Developed by China’s Frontier Biotech, albuvirtide will only need to be injected once a week in conjunction with other treatments that prevent the growth of HIV. It also has fewer side effects on the liver, says Wu Hao, an AIDS/HIV expert who leads the infection center at Beijing You’an Hospital. Current options require patients to take a cocktail of pills once or twice a day, and side effects can include kidney or liver failure.
The new medicine could be good news to the over 700,000 people who are HIV-positive in the country. Though treatment costs can add up in the US and Europe, China has provided free antiretroviral treatment to patients since June 2016. Priced medications are also available on the Chinese market, such as one by GlaxoSmithKline that allows patients to take a single pill instead.
For the most part, HIV drugs are either imported or generic, and choices are restricted compared with those in the US or Europe. But albuvirtide could signal a growing shift toward innovation in domestic biotech and pharmaceuticals.
In recent years, local firms have made headway in developing drugs, often through collaboration with companies based elsewhere. The lung-cancer drug icotinib, for example, was developed by Betta Pharmaceuticals in east China’s Hangzhou, but the compound was discovered by Beta Pharma in the US.
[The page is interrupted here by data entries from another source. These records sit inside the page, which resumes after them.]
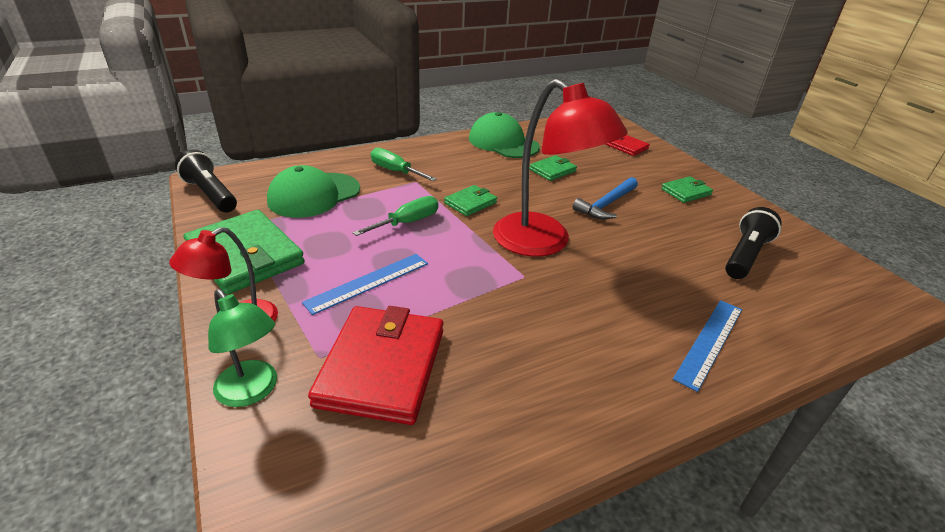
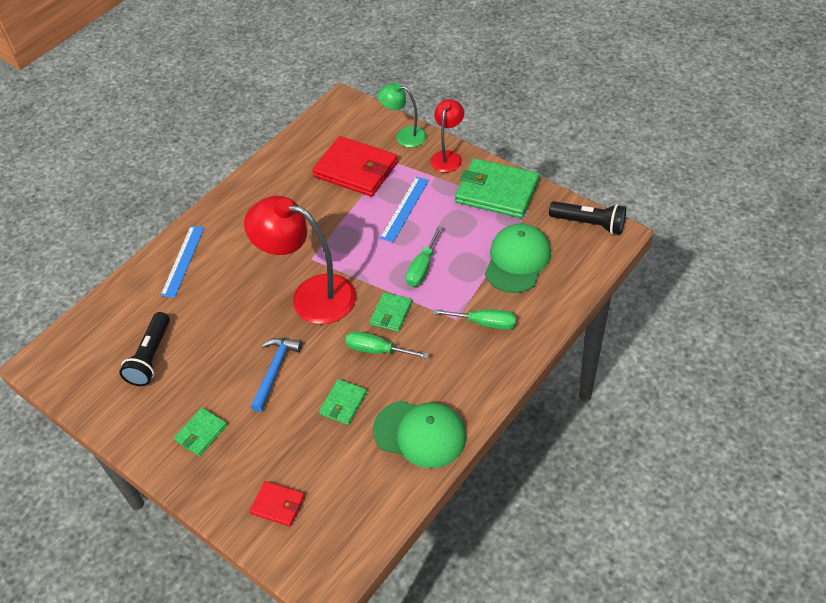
camera: 160 degrees right, 15 degrees up
red wallet [308,306,443,425] -> red wallet turned 45 degrees counterclockwise [312,136,398,197]
none -> green screwdriver [345,331,429,359]

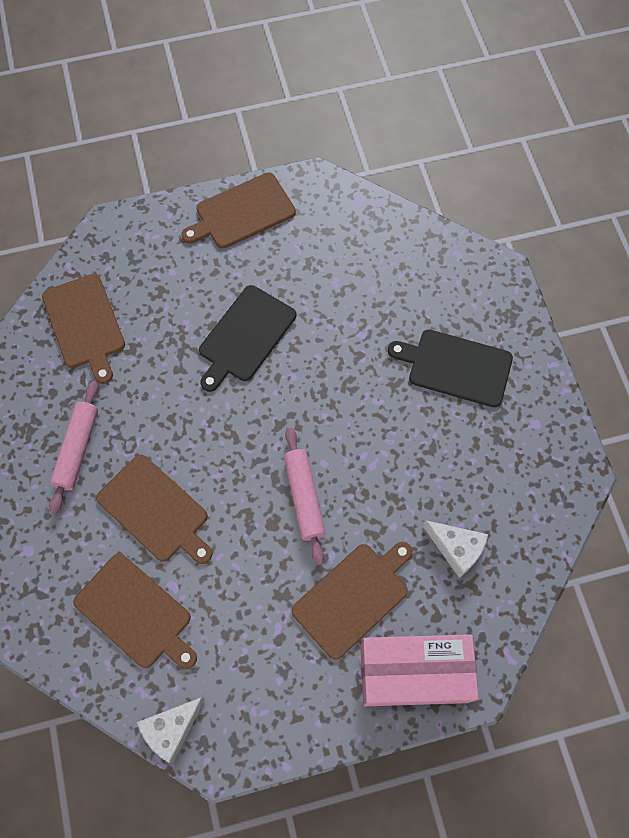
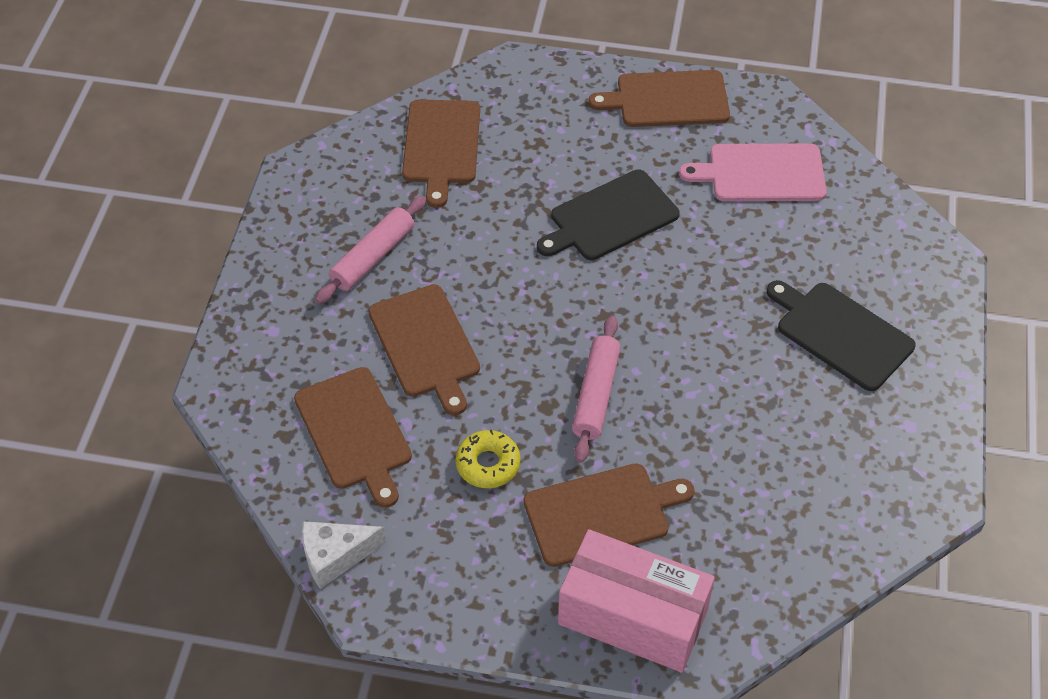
camera: 25 degrees right, 15 degrees down
white cheese [423,520,488,578] -> none
none -> yellow donut [456,430,520,488]
none -> pink cutting board [679,143,827,201]

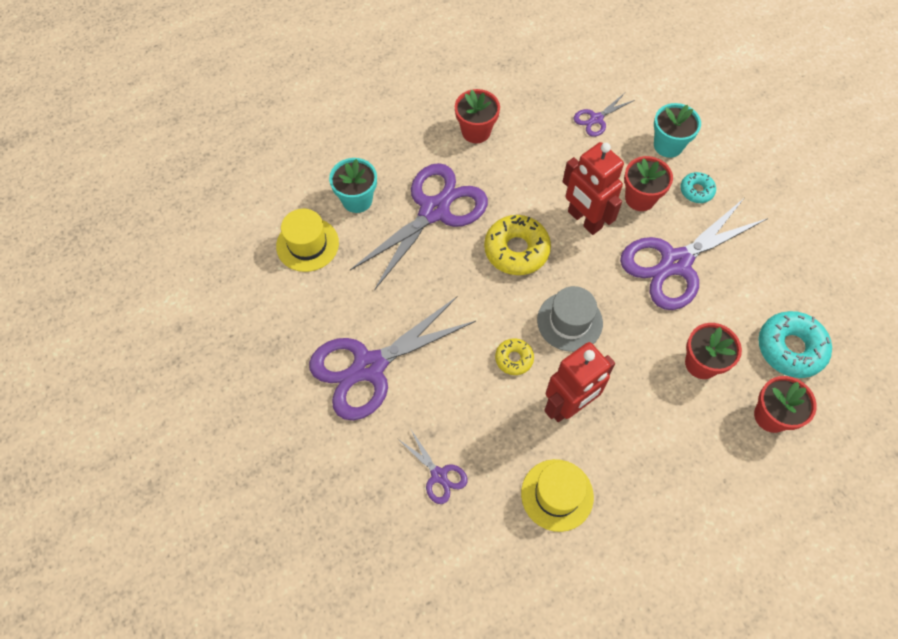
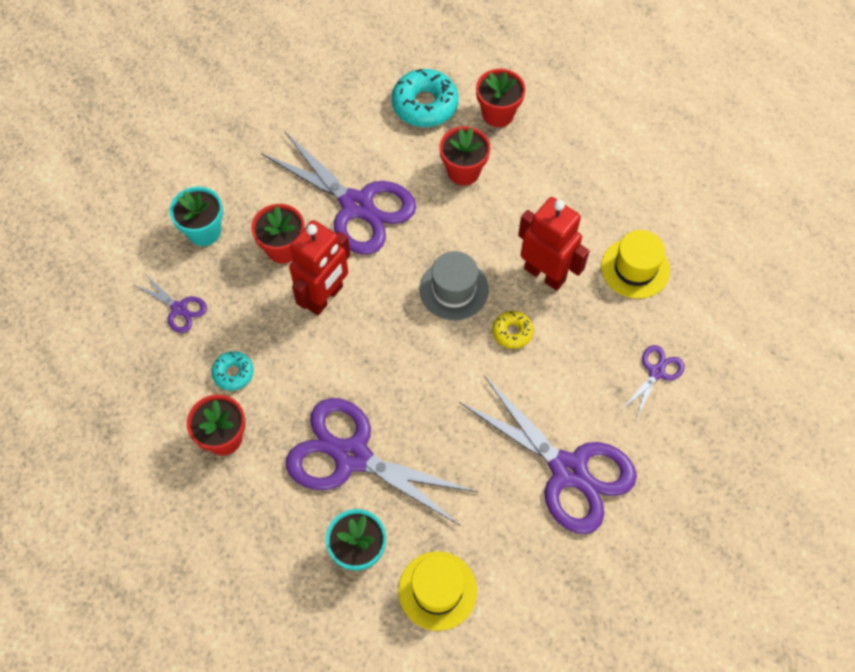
camera: 105 degrees left, 0 degrees up
yellow donut [484,215,551,275] -> none
turquoise donut [680,172,716,203] -> turquoise donut moved to [212,351,254,391]

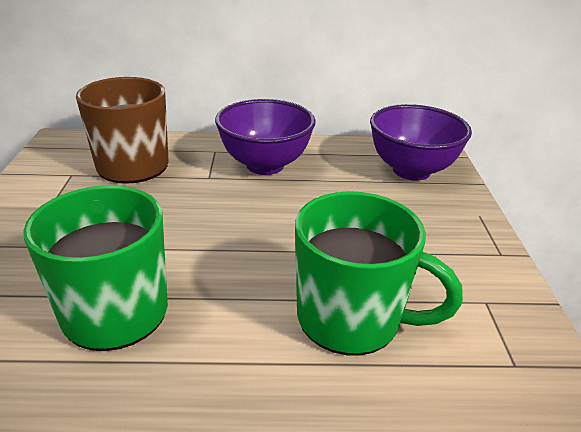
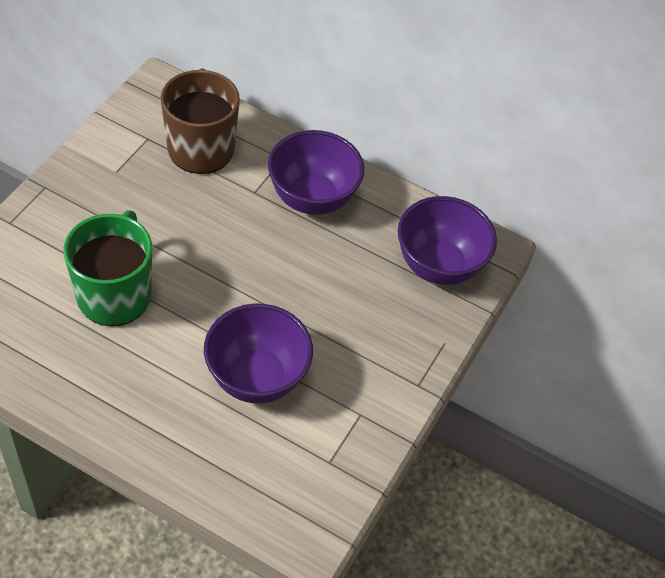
camera: 25 degrees right, 20 degrees up
green mug [295,191,463,355] -> purple bowl [204,304,313,403]

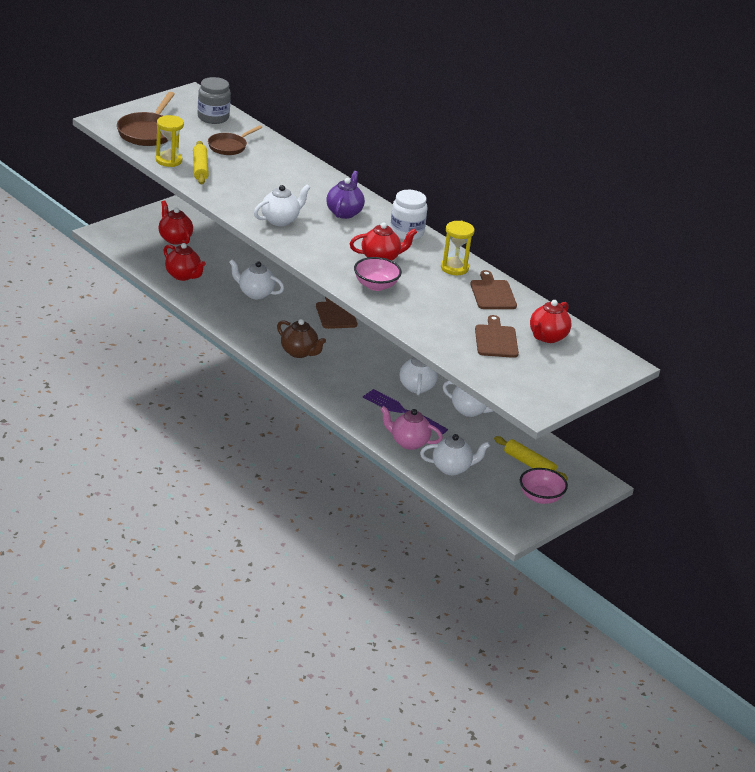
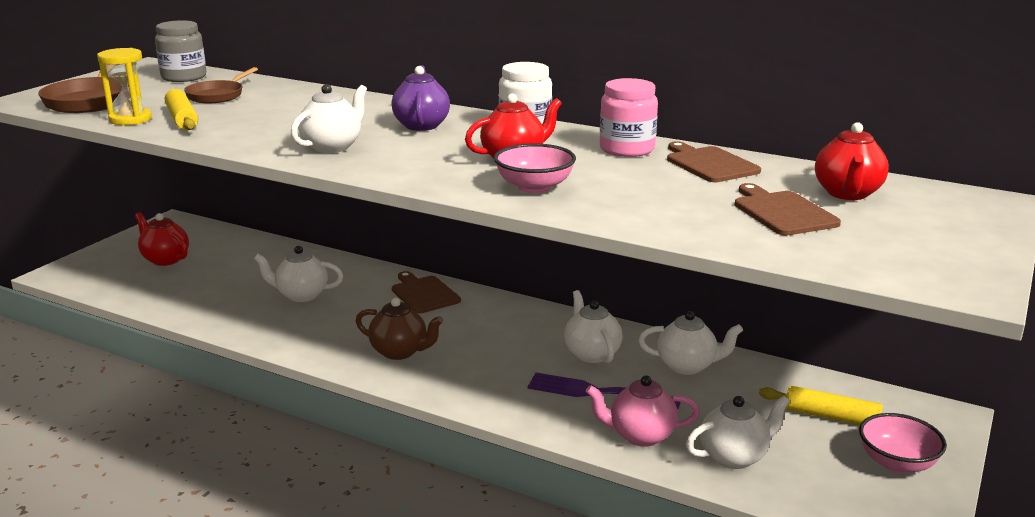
camera: 15 degrees left, 10 degrees down
red teapot [164,243,206,281] -> none
yellow hourglass [441,221,475,275] -> pink jar [600,78,658,157]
Albuvirtide, however, is the “first new HIV medicine discovered and developed in China,” Frontier Biotech said in a June press release. It is only the second long-acting drug in the world, meaning it only needs to be injected once a week. The Chinese company also has the global IP rights, it stated.
Several Chinese companies have developed long-acting HIV treatments, but only albuvirtide has been approved so far, according to the Global Times citing the Xinhua News Agency.
Chinese authorities have launched campaigns against AIDS in the past few years, with the goal of reducing HIV infections and related deaths, as well as raising awareness to end discrimination against those affected.